PROMPT =
After finding the line that includes "left shoulder: (1216, 844)" in the records below, transcribe it and each line after it through the last, exactly, and add nothing.

Limb landmark coordinates =
-- -- --

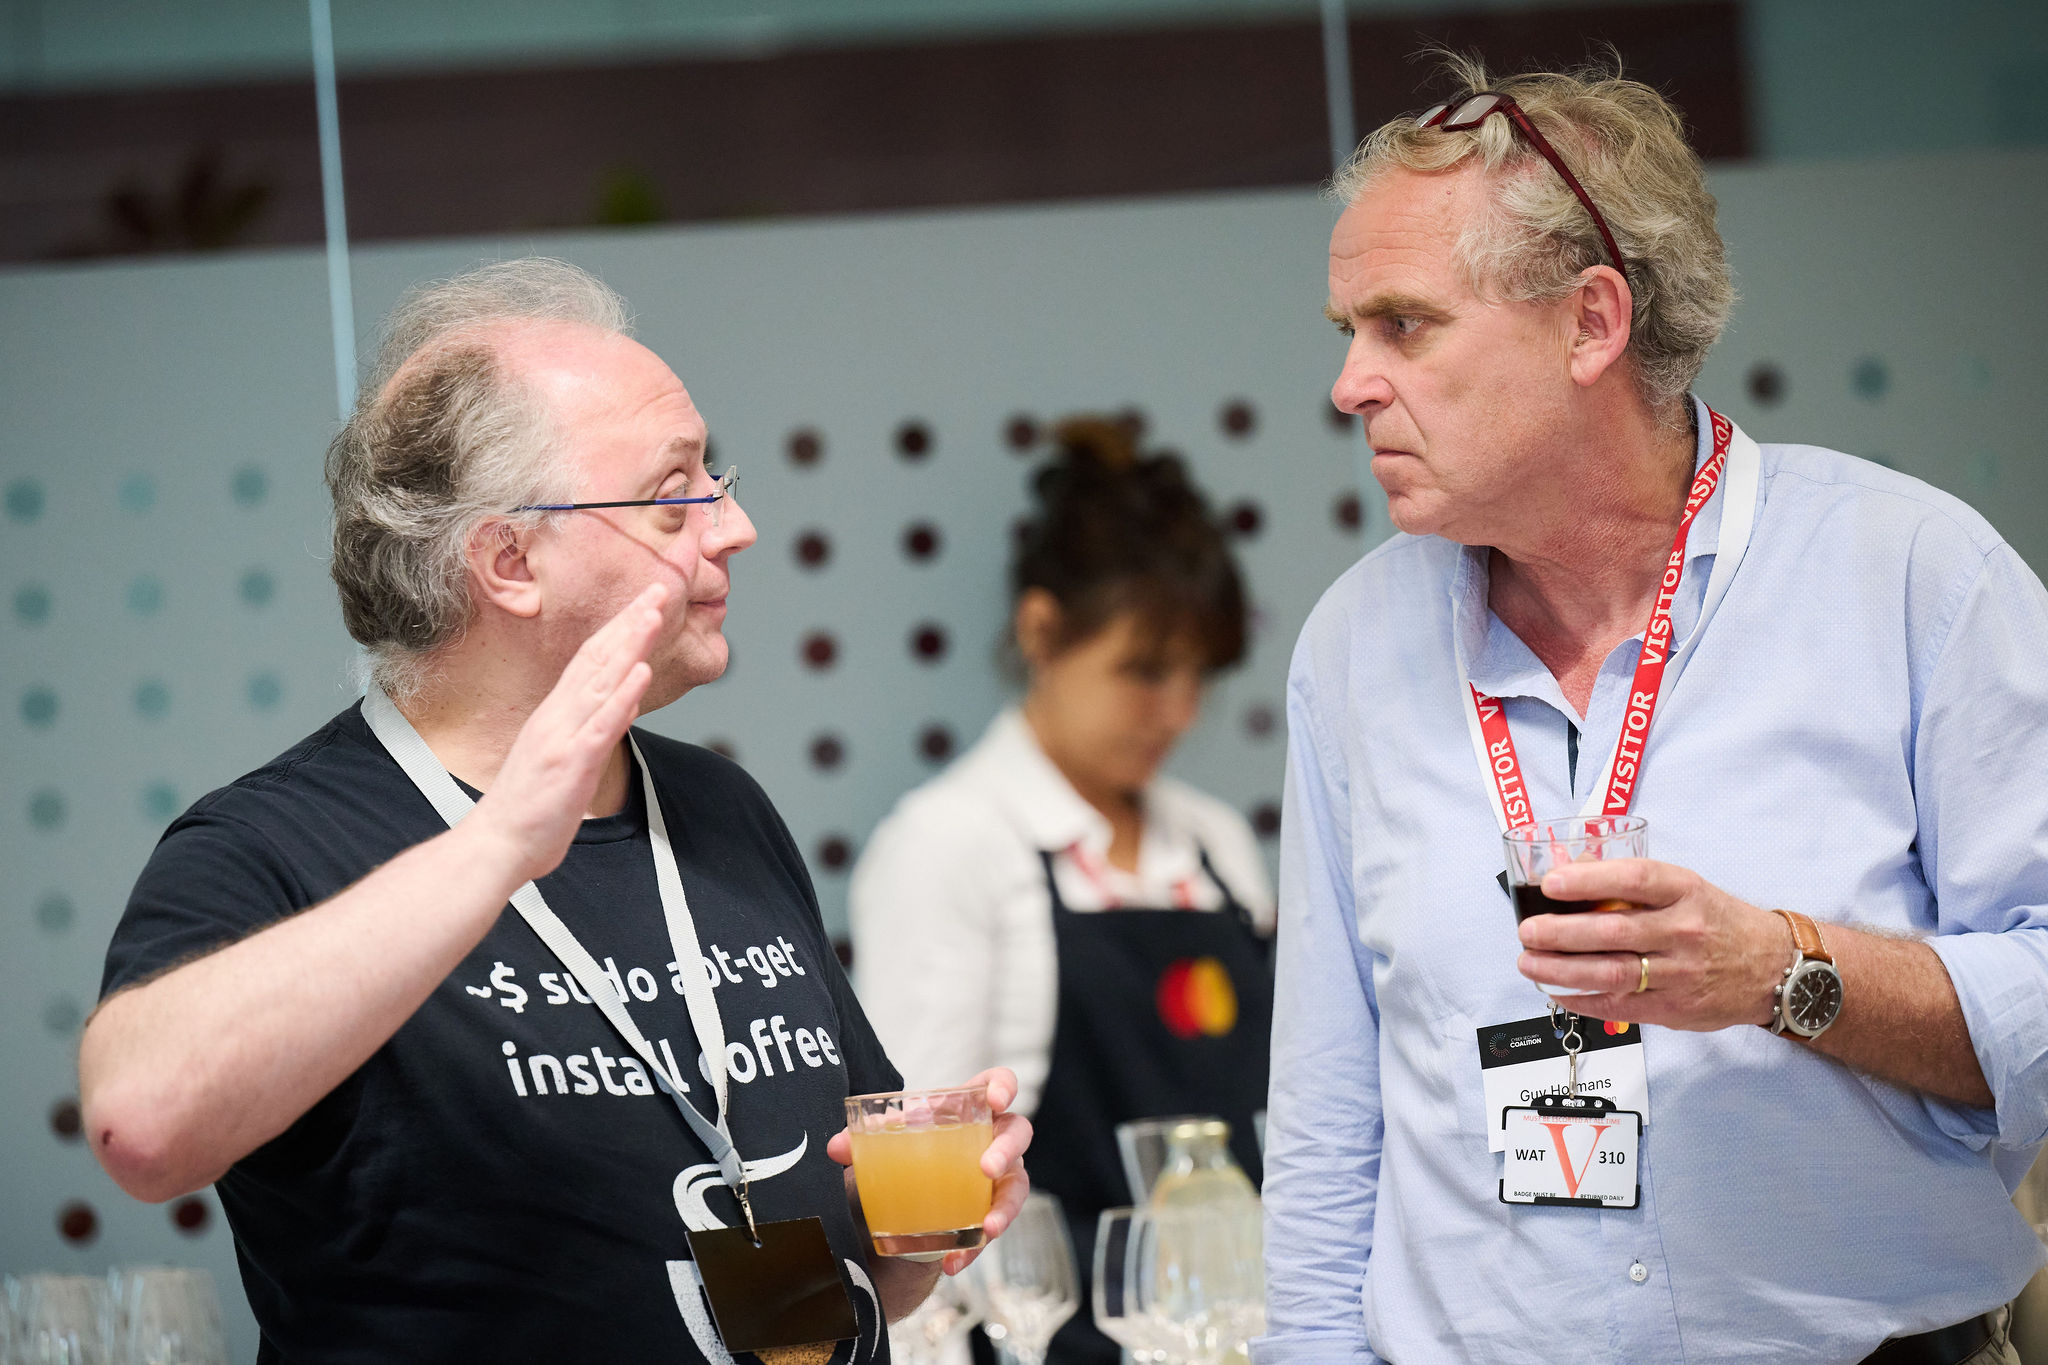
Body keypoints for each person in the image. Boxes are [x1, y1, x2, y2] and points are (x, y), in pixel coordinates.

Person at [79, 258, 1031, 1363]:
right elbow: (140, 1126)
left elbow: (850, 1280)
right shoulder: (274, 844)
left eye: (715, 480)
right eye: (674, 494)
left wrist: (919, 1227)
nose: (733, 527)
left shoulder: (717, 806)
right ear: (510, 561)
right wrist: (495, 847)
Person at [1259, 54, 2048, 1365]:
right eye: (1348, 331)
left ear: (1590, 324)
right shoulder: (1353, 646)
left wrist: (1781, 971)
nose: (1351, 384)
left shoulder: (1911, 577)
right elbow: (1328, 1115)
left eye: (1404, 326)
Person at [852, 418, 1274, 1365]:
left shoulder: (1216, 844)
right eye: (1144, 671)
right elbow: (914, 1205)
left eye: (1199, 675)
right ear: (1041, 629)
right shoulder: (952, 844)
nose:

-- -- --

ANSWER TO THIS PROBLEM =
left shoulder: (1216, 844)
right eye: (1144, 671)
right elbow: (914, 1205)
left eye: (1199, 675)
right ear: (1041, 629)
right shoulder: (952, 844)
nose:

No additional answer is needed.